→ **Excerpted text**
[Start of section]

# Defence Ammo Farse!!



## Bore.224 (Mar 23, 2005)

After one has selected a calibre IE , 9mm , 40 S&W etc etc for a defensive firearm the next step is what is the best cartridge in that calibre for a defensive situation. The market is full of them , gold dot , hydra shock , silvertip , glaser etc etc. Gun writers test this ammo in so called ballistic gelatin and seem to base their real world performance on this , but I wonder if they get royalties for the ammo company? My story follows and I am in no way stating I have the ansewer to the best load for defence , the moral of my story to follow is that I have lost all trust in so called defensive ammo.

2 weeks ago I was bass fishing with freinds and had my sidekick on my hip a Beretta 92FS 9mm. I had loaded the pistol with Starfire 95 grn hollowpoints listed velocity of 1250 fps on the box. I felt that maybe a light high velocity bullet would get at least some expansion on small game and varmits I might encounter "boy was I right". After cathing two crappie "no Bass" we decided to move to another spot, just then a large muskrat came sailing by in the water and headed for the shore about 15 yards away. I looked at my buddies and they nodded so I drew the pistol and as the muskrat walked onto a log in the far mud bank I drew a bead and BANGGGG dead right their. A couple of high fives and I went to retrive my prize. Huge entry wound NO EXIT !! 3 to 4 inches of muskrat stopped the bullet, I could not belive it. This could get you killed in a gun fight and makes me wonder is this what happened to the police in the miami shootout. Heck I would rather a 22 lr than this 9mm ammo for defence!! Now I know I could use 115 or 127 or even 147 bullets but for now I am sticking to FMJ Ammo for defence! What say You??


----------



## Plainsman (Jul 30, 2003)

I think there are two types of poor rounds. Huge hollow points and full metal jackets. Up in northern climates you often have a few layers of clothing to get through. If you were shooting at an old guy like me you might have to shoot through long john underwear, shirt, sweater, light jacket, and a parka on top. Maybe leather in between somewhere. 
One good rule is purchase a bullet with as large of a flat point as your firearm will function with reliably. Those round nose full metal slip through like butter, but try a conical with a flat point and you get much more tissue damage.

[End of section]

Copy the stretch of the defensive ammunition thread from "I think there" through "more tissue damage.", replacing "parka" with "winter coat". The material after this text comes from a separate source.

→ **Exercise data**
[Start of section]

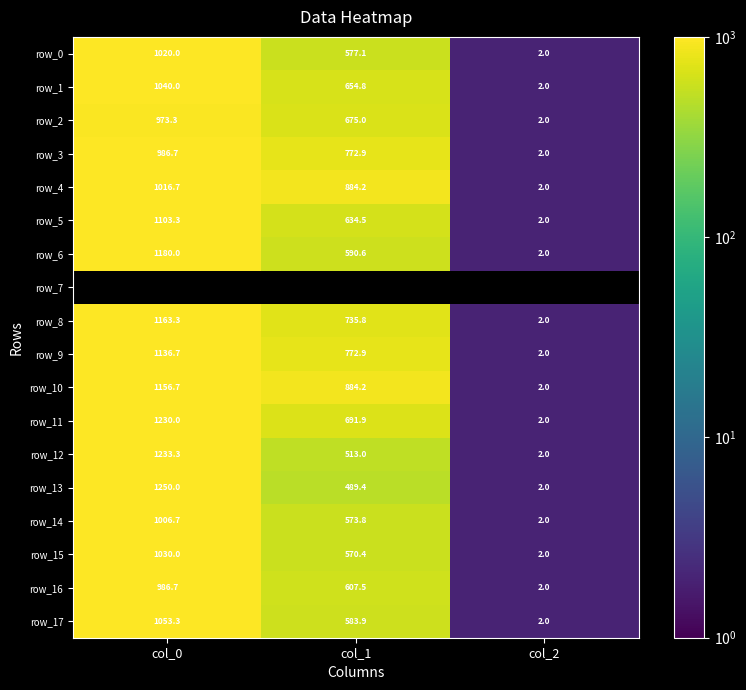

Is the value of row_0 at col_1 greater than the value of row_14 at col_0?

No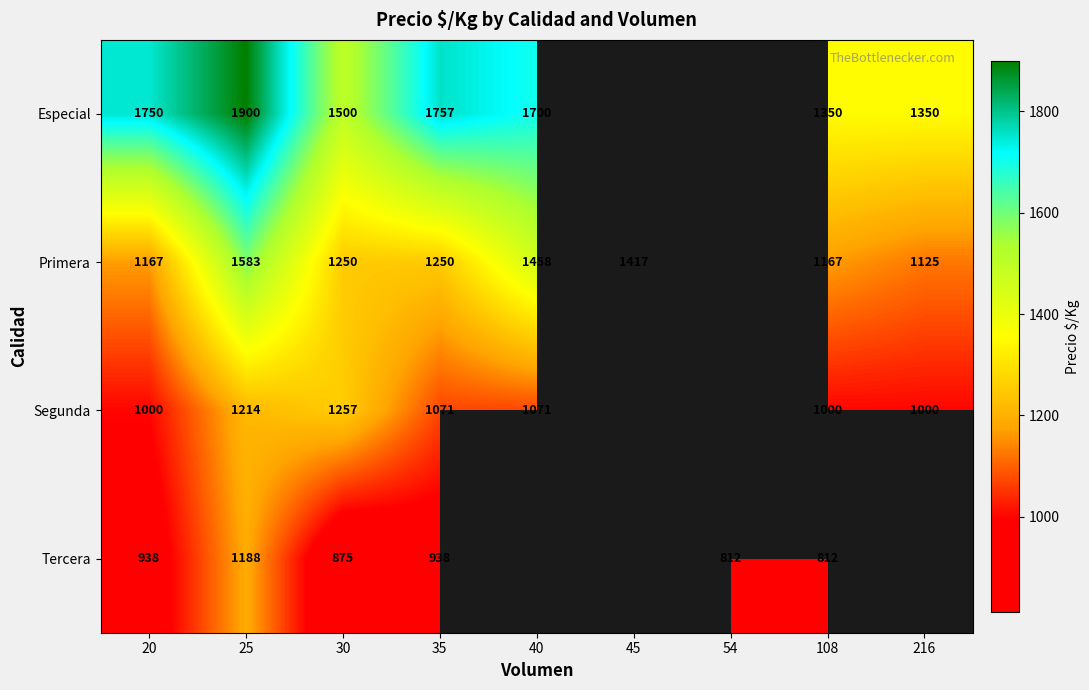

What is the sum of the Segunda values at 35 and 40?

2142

[End of section]

→ **Written answer**
I think there are two types of poor rounds. Huge hollow points and full metal jackets. Up in northern climates you often have a few layers of clothing to get through. If you were shooting at an old guy like me you might have to shoot through long john underwear, shirt, sweater, light jacket, and a winter coat on top. Maybe leather in between somewhere. 
One good rule is purchase a bullet with as large of a flat point as your firearm will function with reliably. Those round nose full metal slip through like butter, but try a conical with a flat point and you get much more tissue damage.